June Crawford, CEO of the Board of Airline Representatives of SA, joined those criticising the lack of change in the requirement for the unabridged birth certificate.

Gigaba also announced that visas won’t be necessary for visitors from several countries (Algeria, Egypt, Morocco, São Tomé and Principe, Tunisia, Sahrawi Arab Democratic Republic, Ghana, Saudi Arabia, United Arab Emirates, Qatar, State of Palestine, Iran, Lebanon, Bahrain, Oman, Kuwait, Belarus, Georgia and Cuba).

Frost welcomed this, but said: “We would have liked to have seen an immediate visa waiver for visitors from the Middle East and New Zealand, a source market which has seen a decline of 30% in arrivals since visas were introduced.”

Tshivhengwa also welcomed especially the inclusion of Middle Eastern countries, but asked why New Zealand, Kenya and Nigeria were not included.

Gigaba further announced that visitors from China and India would in future no longer need to apply for visas in person. Applications could be sent by courier and biometric data would be recorded on arrival in South Africa.

Tshivhengwa welcomed this, saying that it would save prospective visitors from having to travel long distances within their countries to personally submit their visa applications before travelling to South Africa.

According to Crawford, the biometrics on arrival plan had been announced earlier, but Tshivhengwa said the department doesn’t have the resources to manage the process and that it will result in very long queues at airports. “You cannot implement something you cannot manage,” he said.

Frost said: “Our key markets of India and China remain constrained because of the inability of [the department of] home affairs to issue visas timeously. We need an urgent implementation of measures to improve visa requirements for these markets so that President Ramaphosa’s vision of tourism contributing to the growth of South Africa’s economy can become a reality now, not later.”

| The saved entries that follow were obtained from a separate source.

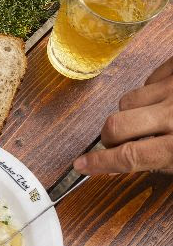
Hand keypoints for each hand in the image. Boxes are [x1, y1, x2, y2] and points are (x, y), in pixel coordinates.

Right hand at [74, 57, 172, 173]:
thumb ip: (158, 163)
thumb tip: (116, 166)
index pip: (130, 156)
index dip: (101, 163)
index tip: (81, 165)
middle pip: (116, 125)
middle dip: (109, 136)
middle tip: (116, 142)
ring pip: (128, 101)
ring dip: (131, 112)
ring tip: (152, 117)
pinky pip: (148, 79)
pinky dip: (151, 90)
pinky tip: (166, 98)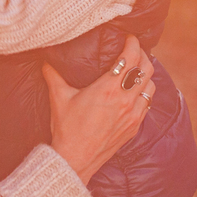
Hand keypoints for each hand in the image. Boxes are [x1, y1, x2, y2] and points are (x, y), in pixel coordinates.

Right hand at [45, 36, 153, 183]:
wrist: (75, 159)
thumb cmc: (66, 128)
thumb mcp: (58, 98)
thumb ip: (53, 75)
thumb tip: (45, 59)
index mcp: (108, 88)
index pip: (130, 58)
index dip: (133, 43)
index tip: (129, 37)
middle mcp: (125, 100)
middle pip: (147, 68)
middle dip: (143, 55)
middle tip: (134, 50)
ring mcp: (133, 115)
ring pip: (151, 86)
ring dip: (146, 74)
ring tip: (137, 69)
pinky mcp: (134, 127)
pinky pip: (147, 104)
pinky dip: (144, 93)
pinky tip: (135, 91)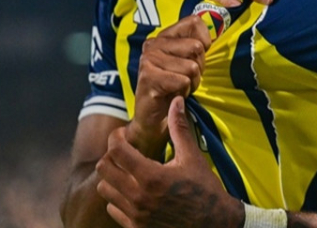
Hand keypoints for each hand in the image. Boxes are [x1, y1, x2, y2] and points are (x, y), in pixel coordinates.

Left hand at [97, 97, 245, 227]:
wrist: (213, 223)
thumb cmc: (204, 189)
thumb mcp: (192, 157)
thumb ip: (180, 128)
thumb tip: (177, 102)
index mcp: (152, 176)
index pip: (117, 150)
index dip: (116, 137)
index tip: (123, 134)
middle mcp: (138, 196)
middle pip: (103, 169)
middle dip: (111, 156)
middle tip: (123, 151)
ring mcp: (135, 214)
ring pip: (104, 189)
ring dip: (112, 177)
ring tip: (128, 171)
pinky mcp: (135, 227)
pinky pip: (112, 209)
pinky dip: (117, 198)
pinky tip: (133, 191)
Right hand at [125, 17, 214, 158]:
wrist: (154, 121)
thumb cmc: (176, 89)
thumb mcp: (191, 63)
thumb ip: (199, 45)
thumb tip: (215, 33)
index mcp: (165, 36)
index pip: (194, 22)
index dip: (205, 42)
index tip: (197, 58)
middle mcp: (153, 44)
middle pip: (196, 46)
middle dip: (198, 68)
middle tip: (186, 79)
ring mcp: (148, 60)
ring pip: (191, 66)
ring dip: (191, 82)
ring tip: (179, 88)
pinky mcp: (148, 78)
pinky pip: (182, 80)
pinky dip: (183, 92)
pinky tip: (173, 96)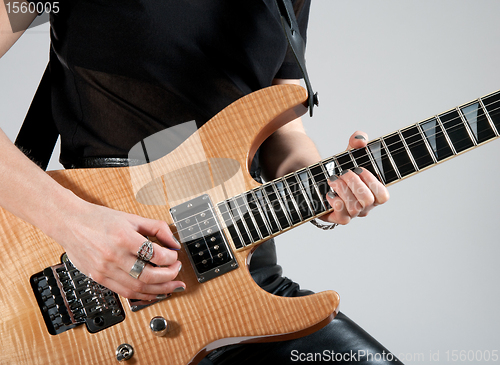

Gigaba also announced that longer-term multiple-entry visas would be available to several categories of visitors.

While Tshivhengwa welcomed this, he said South Africa’s restrictive immigration laws have greatly hampered the country’s attractiveness as a tourism destination and impacted the number of tourists who choose to visit. “It creates a barrier to entry, with financial and/or opportunity cost that a prospective tourist needs to overcome in order to travel to South Africa.

“Making announcements regarding changes to immigration regulations, without providing proper clarity, is frankly too little too late.”